I became a proctor. I received two days of basic training on pedagogy and the learning process, then was turned loose on my fellow students. I immediately saw how I was able to off-load some of the demands on the faculty and TAs, which fed a virtuous circle, letting them retarget their time to where it was needed more. Personally, I learned the awesome power of both "peer counselling" and the Socratic Dialog.
I also served as an informal conduit between students and faculty, sharing concerns, making connections, and following up with my fellow students. In return, the TAs and professors treated me as a colleague, albeit as an extremely junior one! One professor made it a point to take me to the Faculty Club every now and then, and urged that undergraduate proctors be given access to the informal sides of the faculty organization, as peers in the process.

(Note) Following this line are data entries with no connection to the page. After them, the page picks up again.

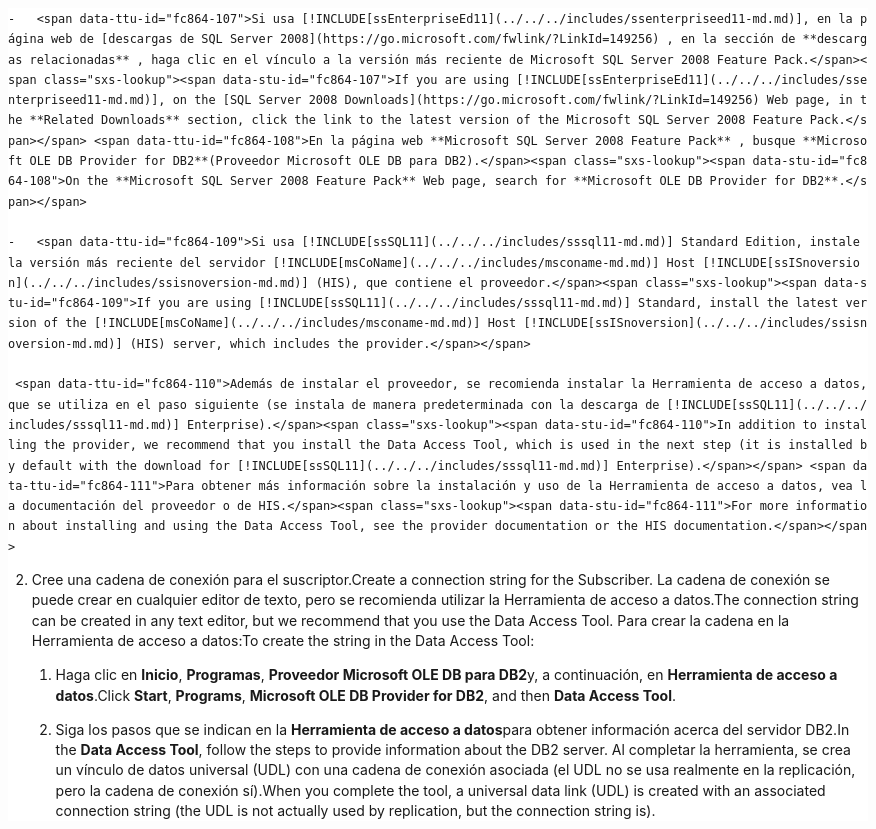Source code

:     -   <span data-ttu-id="fc864-107">Si usa [!INCLUDE[ssEnterpriseEd11](../../../includes/ssenterpriseed11-md.md)], en la página web de [descargas de SQL Server 2008](https://go.microsoft.com/fwlink/?LinkId=149256) , en la sección de **descargas relacionadas** , haga clic en el vínculo a la versión más reciente de Microsoft SQL Server 2008 Feature Pack.</span><span class="sxs-lookup"><span data-stu-id="fc864-107">If you are using [!INCLUDE[ssEnterpriseEd11](../../../includes/ssenterpriseed11-md.md)], on the [SQL Server 2008 Downloads](https://go.microsoft.com/fwlink/?LinkId=149256) Web page, in the **Related Downloads** section, click the link to the latest version of the Microsoft SQL Server 2008 Feature Pack.</span></span> <span data-ttu-id="fc864-108">En la página web **Microsoft SQL Server 2008 Feature Pack** , busque **Microsoft OLE DB Provider for DB2**(Proveedor Microsoft OLE DB para DB2).</span><span class="sxs-lookup"><span data-stu-id="fc864-108">On the **Microsoft SQL Server 2008 Feature Pack** Web page, search for **Microsoft OLE DB Provider for DB2**.</span></span>  
  
    -   <span data-ttu-id="fc864-109">Si usa [!INCLUDE[ssSQL11](../../../includes/sssql11-md.md)] Standard Edition, instale la versión más reciente del servidor [!INCLUDE[msCoName](../../../includes/msconame-md.md)] Host [!INCLUDE[ssISnoversion](../../../includes/ssisnoversion-md.md)] (HIS), que contiene el proveedor.</span><span class="sxs-lookup"><span data-stu-id="fc864-109">If you are using [!INCLUDE[ssSQL11](../../../includes/sssql11-md.md)] Standard, install the latest version of the [!INCLUDE[msCoName](../../../includes/msconame-md.md)] Host [!INCLUDE[ssISnoversion](../../../includes/ssisnoversion-md.md)] (HIS) server, which includes the provider.</span></span>  
  
     <span data-ttu-id="fc864-110">Además de instalar el proveedor, se recomienda instalar la Herramienta de acceso a datos, que se utiliza en el paso siguiente (se instala de manera predeterminada con la descarga de [!INCLUDE[ssSQL11](../../../includes/sssql11-md.md)] Enterprise).</span><span class="sxs-lookup"><span data-stu-id="fc864-110">In addition to installing the provider, we recommend that you install the Data Access Tool, which is used in the next step (it is installed by default with the download for [!INCLUDE[ssSQL11](../../../includes/sssql11-md.md)] Enterprise).</span></span> <span data-ttu-id="fc864-111">Para obtener más información sobre la instalación y uso de la Herramienta de acceso a datos, vea la documentación del proveedor o de HIS.</span><span class="sxs-lookup"><span data-stu-id="fc864-111">For more information about installing and using the Data Access Tool, see the provider documentation or the HIS documentation.</span></span>  
  
2.  <span data-ttu-id="fc864-112">Cree una cadena de conexión para el suscriptor.</span><span class="sxs-lookup"><span data-stu-id="fc864-112">Create a connection string for the Subscriber.</span></span> <span data-ttu-id="fc864-113">La cadena de conexión se puede crear en cualquier editor de texto, pero se recomienda utilizar la Herramienta de acceso a datos.</span><span class="sxs-lookup"><span data-stu-id="fc864-113">The connection string can be created in any text editor, but we recommend that you use the Data Access Tool.</span></span> <span data-ttu-id="fc864-114">Para crear la cadena en la Herramienta de acceso a datos:</span><span class="sxs-lookup"><span data-stu-id="fc864-114">To create the string in the Data Access Tool:</span></span>  
  
    1.  <span data-ttu-id="fc864-115">Haga clic en **Inicio**, **Programas**, **Proveedor Microsoft OLE DB para DB2**y, a continuación, en **Herramienta de acceso a datos**.</span><span class="sxs-lookup"><span data-stu-id="fc864-115">Click **Start**, **Programs**, **Microsoft OLE DB Provider for DB2**, and then **Data Access Tool**.</span></span>  
  
    2.  <span data-ttu-id="fc864-116">Siga los pasos que se indican en la **Herramienta de acceso a datos**para obtener información acerca del servidor DB2.</span><span class="sxs-lookup"><span data-stu-id="fc864-116">In the **Data Access Tool**, follow the steps to provide information about the DB2 server.</span></span> <span data-ttu-id="fc864-117">Al completar la herramienta, se crea un vínculo de datos universal (UDL) con una cadena de conexión asociada (el UDL no se usa realmente en la replicación, pero la cadena de conexión sí).</span><span class="sxs-lookup"><span data-stu-id="fc864-117">When you complete the tool, a universal data link (UDL) is created with an associated connection string (the UDL is not actually used by replication, but the connection string is).</span></span>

I was horrified to learn that, because I was part of the "paid educational staff", my name would be listed in the next PACE survey, as well as in our department/class survey. I would become part of the process the faculty applied to themselves. As the proctor program was new, the students noticed the change, and the program as a whole was rated very well.
I was rated first among my proctor peers. It got worse. I was also ranked in the top 50% of all department faculty and TAs, the only undergrad rated so highly. My "reward" was harsh: In addition to my own proctoring duties, I was also tasked with helping faculty improve the program, and also to help train new proctors. I had been sucked into the system itself, and got to see first-hand how the educational sausage was made. I was studied by the interdisciplinary faculty teams, and was even mentioned (by my initials) in three published papers. I was also asked to assist other veterans on campus (who were, at the time, classified as "reentry" students), which mainly meant I was participating in one more group (I chose to hide my proctor role and avoid a leadership role).
I'm not sharing this to toot my own horn. It is to share how researchers can view themselves as their own research subjects. To set preconceptions and prior processes aside to gain greater overall insights to be fed back into the system.
When looking for a university, be sure to check into how the faculty rates and improves its own processes. Most universities with Psych and Philosophy departments will have such internal programs, though it is being increasingly common for such programs to be legislatively mandated in public universities and colleges.
If you find a theory school with a dynamically self-evolving faculty, grab it by the horns and hold on for the ride!
Which brings me back to the subject paper. It focuses on the daily minutia of instruction, the swarm of mosquitos. The paper does not focus on draining the swamp that breeds them. My own example being to deploy students as effective and inexpensive "mosquito eaters".
Perhaps a key to resolving "the biggest pain points" lies in students' active participation as educators! And as educational researchers, with themselves as their own guinea pigs, working together creatively and collaboratively. Students as faculty. Faculty as students.
Students and faculty are ON THE SAME PATH, merely at different points along that ever-branching route. They should be viewed as a unified hole before breaking the system down into roles of "us vs. them", "teachers vs. students", "paid vs. payor", "service provider vs. customer". Faculty and TAs must teach themselves and each other as well as students.
Students must teach themselves and each other AS WELL AS FACULTY. Actively, not passively.
I was privileged beyond measure to participate at the beginning of one such process. And I'm disappointed that active faculty-student collaboration is not the default today, 40 years later.